# K-Nearest Neighbors Classification Demo

K近鄰分類使用數據樣本周圍的資料標籤對數據進行分類。

## 1. Import 相關套件

In [11]:
import os

import numpy as np

from sklearn.datasets import make_blobs

import pandas as pd
import cudf as gd

from sklearn.neighbors import KNeighborsClassifier as skKNC
from ncue.neighbors import KNeighborsClassifier as cuKNC

## 2. 定義 Parameters

In [12]:
n_samples = 2**17
n_features = 40

n_query = 5000

n_neighbors = 4

## 3. 產生測試資料

### Host (RAM)

In [13]:
%%time
X_host_train, y_host_train = make_blobs(
   n_samples=n_samples, n_features=n_features, centers=5, random_state=0)

X_host_train = pd.DataFrame(X_host_train)
y_host_train = pd.DataFrame(y_host_train)

CPU times: user 221 ms, sys: 20.8 ms, total: 241 ms
Wall time: 242 ms


In [14]:
%%time
X_host_test, y_host_test = make_blobs(
   n_samples=n_query, n_features=n_features, centers=5, random_state=0)

X_host_test = pd.DataFrame(X_host_test)
y_host_test = pd.DataFrame(y_host_test)

CPU times: user 9.46 ms, sys: 489 µs, total: 9.95 ms
Wall time: 9.02 ms


### Device (GPU MEMORY)

In [15]:
# 將資料從RAM複製到GPU MEMORY，方便NCUE MODEL使用，以利最後結果的比對

X_device_train = gd.DataFrame.from_pandas(X_host_train)
y_device_train = gd.DataFrame.from_pandas(y_host_train)

In [16]:
X_device_test = gd.DataFrame.from_pandas(X_host_test)

::::::::

請接著上方這份K近鄰分類示範筆記的最後一行，繼續往下寫。

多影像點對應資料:
::::::::

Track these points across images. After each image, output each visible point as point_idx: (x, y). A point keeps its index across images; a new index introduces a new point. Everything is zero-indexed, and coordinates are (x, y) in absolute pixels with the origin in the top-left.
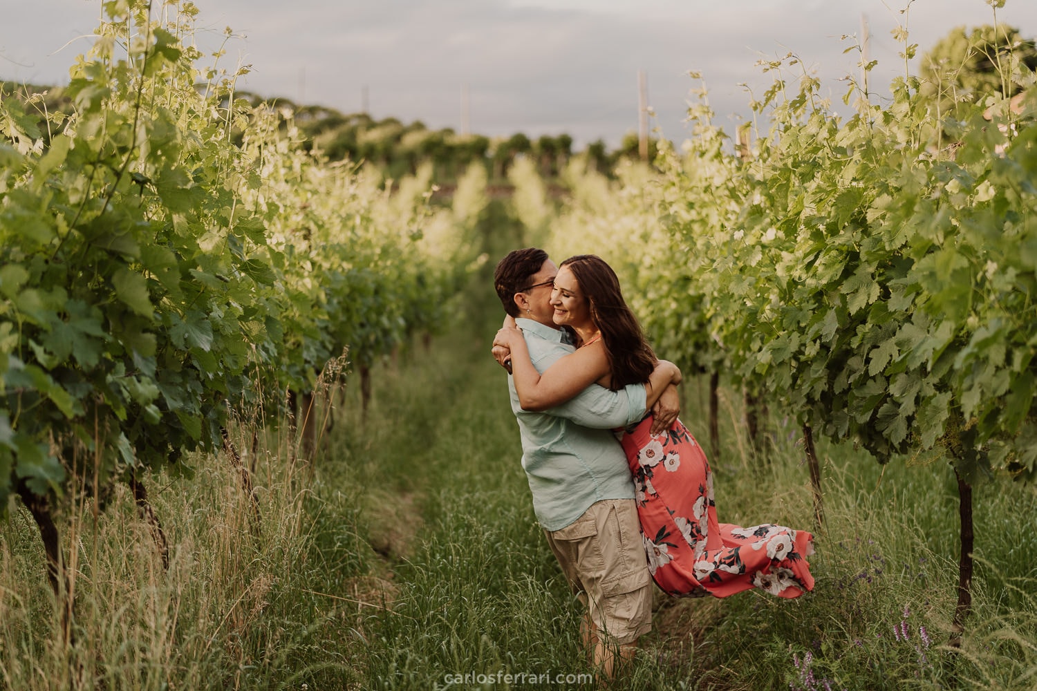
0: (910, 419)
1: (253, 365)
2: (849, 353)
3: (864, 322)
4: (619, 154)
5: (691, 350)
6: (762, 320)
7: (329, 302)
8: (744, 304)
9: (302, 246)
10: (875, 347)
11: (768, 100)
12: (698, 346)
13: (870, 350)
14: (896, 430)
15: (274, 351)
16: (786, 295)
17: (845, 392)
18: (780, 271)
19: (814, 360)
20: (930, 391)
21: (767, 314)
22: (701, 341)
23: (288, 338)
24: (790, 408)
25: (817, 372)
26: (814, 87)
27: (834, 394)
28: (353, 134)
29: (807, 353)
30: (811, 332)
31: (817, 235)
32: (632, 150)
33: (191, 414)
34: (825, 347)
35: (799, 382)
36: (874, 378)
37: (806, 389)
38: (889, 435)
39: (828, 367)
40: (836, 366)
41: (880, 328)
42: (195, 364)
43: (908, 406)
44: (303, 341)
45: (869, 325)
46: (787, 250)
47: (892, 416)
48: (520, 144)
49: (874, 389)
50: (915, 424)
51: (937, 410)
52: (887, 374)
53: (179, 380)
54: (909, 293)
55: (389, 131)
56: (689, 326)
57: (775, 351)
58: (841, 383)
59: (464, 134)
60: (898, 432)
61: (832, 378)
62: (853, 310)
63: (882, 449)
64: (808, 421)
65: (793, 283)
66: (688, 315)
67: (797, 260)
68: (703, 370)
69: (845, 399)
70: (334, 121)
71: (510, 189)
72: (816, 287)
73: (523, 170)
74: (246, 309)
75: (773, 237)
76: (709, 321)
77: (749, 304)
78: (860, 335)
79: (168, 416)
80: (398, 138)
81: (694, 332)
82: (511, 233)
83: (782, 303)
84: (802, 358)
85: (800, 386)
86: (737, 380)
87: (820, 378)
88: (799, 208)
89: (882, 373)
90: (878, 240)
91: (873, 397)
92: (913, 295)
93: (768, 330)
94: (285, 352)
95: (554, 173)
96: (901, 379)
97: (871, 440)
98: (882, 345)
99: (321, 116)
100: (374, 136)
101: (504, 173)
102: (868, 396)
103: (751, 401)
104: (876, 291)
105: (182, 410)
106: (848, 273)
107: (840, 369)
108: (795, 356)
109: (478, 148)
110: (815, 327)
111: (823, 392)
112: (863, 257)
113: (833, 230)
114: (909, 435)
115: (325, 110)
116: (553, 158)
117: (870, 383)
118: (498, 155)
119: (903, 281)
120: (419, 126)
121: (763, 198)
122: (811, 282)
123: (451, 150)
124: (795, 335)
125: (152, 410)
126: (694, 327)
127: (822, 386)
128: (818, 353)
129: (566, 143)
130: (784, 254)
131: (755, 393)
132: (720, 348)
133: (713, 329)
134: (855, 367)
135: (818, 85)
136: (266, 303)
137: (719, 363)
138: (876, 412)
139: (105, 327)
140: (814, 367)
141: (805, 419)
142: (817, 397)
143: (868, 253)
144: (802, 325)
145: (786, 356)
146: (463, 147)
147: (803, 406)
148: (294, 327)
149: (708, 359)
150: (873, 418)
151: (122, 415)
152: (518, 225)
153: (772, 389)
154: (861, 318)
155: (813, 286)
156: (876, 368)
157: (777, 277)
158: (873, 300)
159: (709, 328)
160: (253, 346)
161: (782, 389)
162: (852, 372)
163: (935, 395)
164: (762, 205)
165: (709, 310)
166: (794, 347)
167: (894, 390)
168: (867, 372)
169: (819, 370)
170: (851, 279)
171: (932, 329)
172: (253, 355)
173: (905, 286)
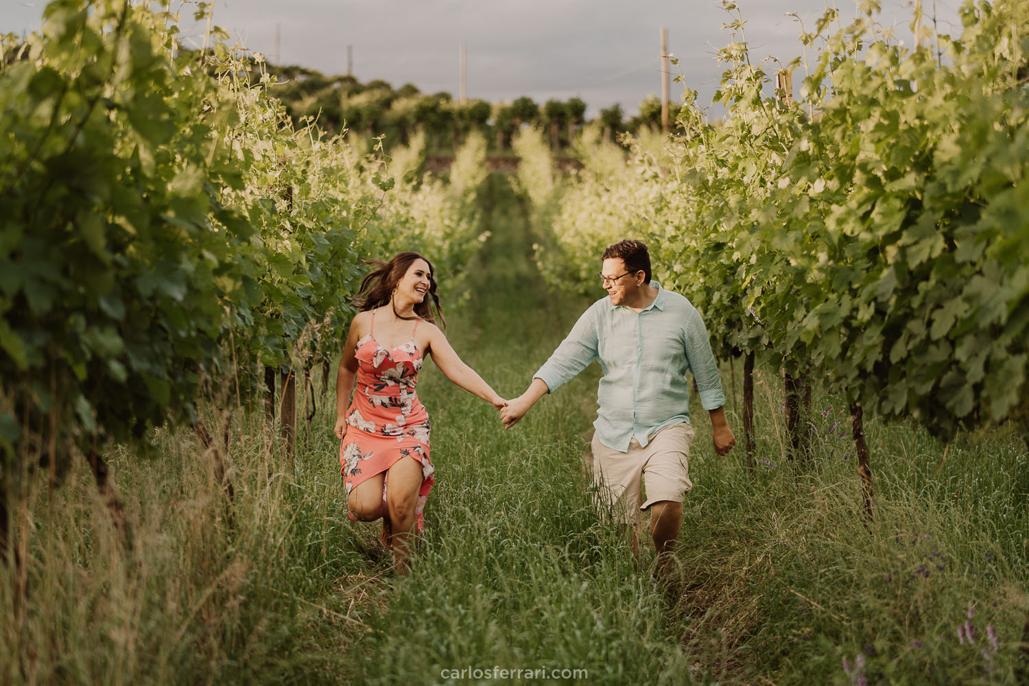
0: (978, 388)
1: (227, 332)
2: (909, 315)
3: (927, 279)
4: (637, 123)
5: (722, 329)
6: (809, 280)
7: (312, 269)
8: (788, 263)
9: (282, 205)
10: (939, 306)
11: (820, 29)
12: (730, 324)
13: (932, 311)
14: (961, 402)
15: (251, 320)
16: (836, 253)
17: (903, 361)
18: (831, 224)
19: (867, 325)
20: (1001, 354)
21: (814, 276)
22: (734, 317)
23: (265, 308)
24: (838, 385)
25: (870, 338)
26: (874, 11)
27: (890, 363)
28: (335, 99)
29: (859, 317)
30: (864, 294)
31: (873, 182)
32: (653, 118)
33: (158, 377)
34: (880, 312)
35: (849, 354)
36: (937, 343)
37: (857, 359)
38: (953, 408)
39: (883, 333)
40: (892, 333)
41: (945, 285)
42: (163, 323)
43: (976, 372)
44: (282, 311)
45: (932, 282)
46: (837, 203)
47: (956, 386)
48: (525, 111)
49: (938, 355)
50: (984, 394)
51: (1010, 374)
52: (952, 337)
53: (145, 338)
54: (979, 241)
55: (377, 94)
56: (720, 300)
57: (823, 316)
58: (899, 351)
59: (461, 99)
60: (964, 403)
61: (887, 346)
62: (913, 264)
63: (947, 425)
64: (860, 398)
65: (846, 239)
66: (718, 290)
67: (850, 213)
68: (736, 353)
69: (903, 369)
70: (315, 84)
71: (516, 161)
72: (872, 242)
73: (529, 141)
74: (222, 263)
75: (822, 189)
76: (744, 293)
77: (793, 263)
78: (922, 293)
79: (133, 377)
80: (387, 104)
81: (726, 308)
82: (515, 210)
83: (831, 263)
84: (855, 323)
85: (851, 357)
86: (776, 361)
87: (874, 346)
88: (854, 151)
89: (947, 337)
90: (943, 186)
91: (937, 365)
92: (984, 244)
93: (816, 293)
94: (263, 321)
95: (564, 143)
96: (969, 341)
97: (932, 415)
98: (947, 305)
99: (300, 79)
100: (360, 100)
101: (507, 143)
102: (929, 364)
103: (790, 384)
104: (940, 244)
105: (149, 373)
106: (908, 223)
107: (898, 335)
108: (847, 322)
109: (479, 114)
110: (870, 287)
111: (877, 364)
112: (927, 204)
113: (893, 175)
114: (977, 408)
115: (304, 72)
116: (562, 126)
117: (932, 348)
118: (500, 123)
119: (972, 228)
120: (411, 91)
121: (811, 145)
122: (865, 236)
123: (447, 115)
124: (846, 299)
125: (116, 368)
126: (726, 302)
127: (876, 356)
128: (872, 317)
129: (578, 109)
130: (834, 207)
131: (797, 375)
132: (757, 323)
133: (749, 302)
134: (916, 332)
135: (879, 9)
136: (242, 260)
137: (756, 341)
138: (939, 380)
139: (65, 272)
140: (868, 332)
141: (856, 397)
142: (870, 367)
143: (933, 198)
144: (855, 286)
145: (836, 321)
146: (461, 114)
147: (854, 380)
148: (273, 293)
149: (741, 338)
150: (936, 388)
151: (81, 372)
152: (523, 201)
153: (817, 364)
154: (923, 273)
155: (868, 241)
156: (939, 331)
157: (826, 232)
158: (937, 253)
159: (744, 301)
160: (228, 309)
161: (830, 359)
162: (912, 336)
163: (1007, 358)
164: (810, 153)
165: (745, 278)
166: (844, 312)
167: (961, 354)
168: (928, 337)
169: (873, 337)
170: (912, 229)
171: (1006, 280)
172: (228, 319)
173: (974, 233)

::::::::

> [本題結果]:
y_device_test = gd.DataFrame.from_pandas(y_host_test)

## 4. Scikit-learn 模型(CPU)

In [17]:
%%time
knn_sk = skKNC(algorithm="brute", n_neighbors=n_neighbors, n_jobs=-1)
knn_sk.fit(X_host_train, y_host_train)

sk_result = knn_sk.predict(X_host_test)

  


CPU times: user 1min 38s, sys: 14.3 s, total: 1min 53s
Wall time: 17.6 s


## 5. NCUE 模型(GPU)

In [18]:
%%time
knn_ncue = cuKNC(n_neighbors=n_neighbors)
knn_ncue.fit(X_device_train, y_device_train)

ncue_result = knn_ncue.predict(X_device_test)

CPU times: user 684 ms, sys: 160 ms, total: 844 ms
Wall time: 849 ms


## 6. 比對運算結果(CPU vs. GPU)

In [19]:
passed = np.array_equal(np.asarray(ncue_result.as_gpu_matrix())[:,0], sk_result)
print('compare knn: ncue vs sklearn classes %s'%('equal'if passed else 'NOT equal'))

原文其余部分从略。